Terahertz channel power and BER performance in rain

TL;DR

This study investigates how rainfall affects terahertz communication channels, focusing on power attenuation and BER performance through measurements and models, highlighting the importance of adaptive strategies for reliable 6G networks.

Contribution

It provides the first comprehensive measurement and theoretical analysis of rain effects on THz channels at 220-230 GHz, combining experimental data with analytical models.

Findings

Rain causes significant power attenuation but minimal multipath scattering.

QAM modulation outperforms other schemes in rainy conditions.
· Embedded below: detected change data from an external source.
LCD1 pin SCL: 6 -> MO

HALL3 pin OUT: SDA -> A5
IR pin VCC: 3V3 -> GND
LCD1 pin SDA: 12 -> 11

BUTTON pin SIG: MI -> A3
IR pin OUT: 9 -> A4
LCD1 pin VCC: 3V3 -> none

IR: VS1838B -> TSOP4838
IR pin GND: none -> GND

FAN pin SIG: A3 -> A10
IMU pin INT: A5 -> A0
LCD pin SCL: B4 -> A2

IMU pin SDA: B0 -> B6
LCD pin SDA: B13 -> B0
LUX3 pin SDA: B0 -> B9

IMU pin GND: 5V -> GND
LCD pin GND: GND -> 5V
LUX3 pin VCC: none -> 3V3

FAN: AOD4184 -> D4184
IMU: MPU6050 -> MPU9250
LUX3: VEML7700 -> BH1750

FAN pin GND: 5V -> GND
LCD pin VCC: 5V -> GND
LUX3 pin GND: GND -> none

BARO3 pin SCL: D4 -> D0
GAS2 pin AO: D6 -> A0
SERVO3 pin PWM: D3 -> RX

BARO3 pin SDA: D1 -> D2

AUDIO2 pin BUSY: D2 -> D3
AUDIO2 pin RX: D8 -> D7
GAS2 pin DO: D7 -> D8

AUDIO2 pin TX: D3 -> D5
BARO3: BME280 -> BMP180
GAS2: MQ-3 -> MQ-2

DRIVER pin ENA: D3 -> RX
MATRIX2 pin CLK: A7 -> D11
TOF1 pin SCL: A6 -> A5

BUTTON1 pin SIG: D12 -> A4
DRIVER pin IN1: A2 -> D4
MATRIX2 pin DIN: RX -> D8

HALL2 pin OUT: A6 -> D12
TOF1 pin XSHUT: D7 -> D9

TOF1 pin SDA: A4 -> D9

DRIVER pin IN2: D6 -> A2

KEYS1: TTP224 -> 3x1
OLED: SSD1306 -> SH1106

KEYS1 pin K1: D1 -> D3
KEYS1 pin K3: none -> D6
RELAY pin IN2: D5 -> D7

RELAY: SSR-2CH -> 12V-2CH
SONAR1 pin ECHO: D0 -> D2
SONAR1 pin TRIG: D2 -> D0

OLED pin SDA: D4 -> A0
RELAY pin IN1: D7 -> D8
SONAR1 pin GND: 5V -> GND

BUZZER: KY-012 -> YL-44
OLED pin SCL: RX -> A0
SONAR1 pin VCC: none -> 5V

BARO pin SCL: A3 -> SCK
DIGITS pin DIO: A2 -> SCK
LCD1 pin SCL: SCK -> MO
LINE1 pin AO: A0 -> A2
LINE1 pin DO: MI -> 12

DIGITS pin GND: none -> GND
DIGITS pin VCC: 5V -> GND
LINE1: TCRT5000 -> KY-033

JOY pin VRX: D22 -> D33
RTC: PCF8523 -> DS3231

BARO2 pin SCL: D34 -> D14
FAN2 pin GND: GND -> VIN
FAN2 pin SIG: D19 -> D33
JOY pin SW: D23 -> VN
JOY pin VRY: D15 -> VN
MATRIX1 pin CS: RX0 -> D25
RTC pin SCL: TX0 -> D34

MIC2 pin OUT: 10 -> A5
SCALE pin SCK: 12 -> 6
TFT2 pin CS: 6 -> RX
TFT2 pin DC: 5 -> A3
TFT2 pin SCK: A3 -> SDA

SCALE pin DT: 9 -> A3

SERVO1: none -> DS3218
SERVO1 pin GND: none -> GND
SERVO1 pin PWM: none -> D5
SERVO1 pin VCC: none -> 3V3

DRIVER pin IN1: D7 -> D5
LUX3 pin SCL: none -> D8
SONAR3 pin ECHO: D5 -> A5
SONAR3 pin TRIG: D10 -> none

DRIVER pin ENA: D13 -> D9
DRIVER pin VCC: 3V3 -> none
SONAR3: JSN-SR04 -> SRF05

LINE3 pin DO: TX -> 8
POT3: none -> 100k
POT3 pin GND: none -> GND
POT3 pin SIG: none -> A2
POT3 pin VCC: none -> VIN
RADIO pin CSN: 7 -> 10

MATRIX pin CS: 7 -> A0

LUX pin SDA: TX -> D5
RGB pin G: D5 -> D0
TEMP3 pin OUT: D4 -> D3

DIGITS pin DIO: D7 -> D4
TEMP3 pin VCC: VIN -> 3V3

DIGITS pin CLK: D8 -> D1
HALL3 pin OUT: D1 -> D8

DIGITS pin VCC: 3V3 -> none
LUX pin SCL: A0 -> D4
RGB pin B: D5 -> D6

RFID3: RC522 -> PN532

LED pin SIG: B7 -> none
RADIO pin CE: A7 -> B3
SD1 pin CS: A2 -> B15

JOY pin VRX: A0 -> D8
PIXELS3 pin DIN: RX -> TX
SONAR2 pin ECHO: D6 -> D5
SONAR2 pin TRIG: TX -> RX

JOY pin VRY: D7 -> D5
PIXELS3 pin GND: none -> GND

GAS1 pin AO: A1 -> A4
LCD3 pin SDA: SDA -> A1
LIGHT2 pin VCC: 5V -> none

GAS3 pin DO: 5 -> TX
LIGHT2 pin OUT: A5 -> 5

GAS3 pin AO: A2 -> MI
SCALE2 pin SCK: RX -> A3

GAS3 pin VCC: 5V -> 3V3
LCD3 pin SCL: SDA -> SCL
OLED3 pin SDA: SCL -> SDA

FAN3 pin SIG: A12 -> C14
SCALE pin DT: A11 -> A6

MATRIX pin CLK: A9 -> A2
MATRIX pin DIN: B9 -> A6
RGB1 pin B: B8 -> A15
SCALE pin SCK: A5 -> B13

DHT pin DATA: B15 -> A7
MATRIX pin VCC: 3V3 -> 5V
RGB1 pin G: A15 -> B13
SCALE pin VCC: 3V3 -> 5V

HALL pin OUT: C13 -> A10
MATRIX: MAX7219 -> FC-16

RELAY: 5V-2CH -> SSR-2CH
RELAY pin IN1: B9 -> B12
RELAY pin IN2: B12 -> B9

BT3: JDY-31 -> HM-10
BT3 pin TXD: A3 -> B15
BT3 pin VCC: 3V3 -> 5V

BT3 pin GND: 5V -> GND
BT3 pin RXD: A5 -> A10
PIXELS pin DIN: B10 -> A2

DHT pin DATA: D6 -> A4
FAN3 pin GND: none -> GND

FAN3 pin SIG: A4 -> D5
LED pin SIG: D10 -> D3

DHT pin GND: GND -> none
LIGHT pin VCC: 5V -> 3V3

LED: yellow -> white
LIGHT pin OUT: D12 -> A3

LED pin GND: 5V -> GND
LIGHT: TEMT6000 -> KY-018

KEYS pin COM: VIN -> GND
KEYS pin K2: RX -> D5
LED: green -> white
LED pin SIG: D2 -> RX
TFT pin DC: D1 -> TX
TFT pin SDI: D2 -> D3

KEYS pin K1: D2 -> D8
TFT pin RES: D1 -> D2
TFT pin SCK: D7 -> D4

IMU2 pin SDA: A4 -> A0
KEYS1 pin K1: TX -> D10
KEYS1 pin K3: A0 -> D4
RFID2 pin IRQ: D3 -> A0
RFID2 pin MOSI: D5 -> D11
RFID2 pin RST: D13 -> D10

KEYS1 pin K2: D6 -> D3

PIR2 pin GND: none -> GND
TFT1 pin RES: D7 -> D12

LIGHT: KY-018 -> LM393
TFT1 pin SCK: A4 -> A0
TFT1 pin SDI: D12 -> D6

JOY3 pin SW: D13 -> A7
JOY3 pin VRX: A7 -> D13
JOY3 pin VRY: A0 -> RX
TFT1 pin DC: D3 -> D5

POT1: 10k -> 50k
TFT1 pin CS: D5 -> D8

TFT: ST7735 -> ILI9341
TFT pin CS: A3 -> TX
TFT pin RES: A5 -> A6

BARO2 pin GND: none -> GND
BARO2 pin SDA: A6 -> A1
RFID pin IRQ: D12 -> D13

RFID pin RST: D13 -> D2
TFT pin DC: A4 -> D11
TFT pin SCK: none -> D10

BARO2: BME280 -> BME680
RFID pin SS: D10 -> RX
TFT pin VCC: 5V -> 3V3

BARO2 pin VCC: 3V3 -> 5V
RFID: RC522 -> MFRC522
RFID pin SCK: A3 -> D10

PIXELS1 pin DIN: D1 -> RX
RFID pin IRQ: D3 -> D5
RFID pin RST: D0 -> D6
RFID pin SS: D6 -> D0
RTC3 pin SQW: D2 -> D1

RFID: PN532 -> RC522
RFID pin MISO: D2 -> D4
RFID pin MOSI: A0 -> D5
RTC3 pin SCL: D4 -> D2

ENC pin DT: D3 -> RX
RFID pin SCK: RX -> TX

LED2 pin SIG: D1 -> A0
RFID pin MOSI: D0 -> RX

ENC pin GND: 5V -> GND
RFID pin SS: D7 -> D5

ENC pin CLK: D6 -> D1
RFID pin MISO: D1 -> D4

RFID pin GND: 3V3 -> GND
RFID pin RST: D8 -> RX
Power loss varies with rain rate and droplet size distribution.

Abstract

Terahertz (THz) communications have emerged as a promising technology for 6G networks due to their potential for achieving terabit-per-second data rates. However, the impact of rainfall on THz channel characteristics remains incompletely understood, particularly regarding power attenuation mechanisms and bit error rate (BER) performance. This article presents a systematic measurement-based and theoretical investigation of line-of-sight (LoS) THz channel behavior under rainfall conditions, methodically examining both power attenuation mechanisms and bit error rate (BER) performance. Our experimental campaign, conducted at frequencies of 220-230 GHz over a 54-meter outdoor channel, is complemented by analytical frameworks incorporating ITU-R and Mie scattering models. The study reveals that while rain induces significant power attenuation, multipath scattering effects remain minimal, with Rician K-factors maintaining high values. Notably, we observe substantial variations in power loss under constant rain rates, attributed to dynamic changes in raindrop size distribution. Comparative analysis demonstrates superior BER performance of Quadrature Amplitude Modulation (QAM) in rainfall conditions, while revealing increased environmental sensitivity at higher frequencies. These findings underscore the necessity for adaptive modulation schemes and strategic frequency planning in future THz communication systems.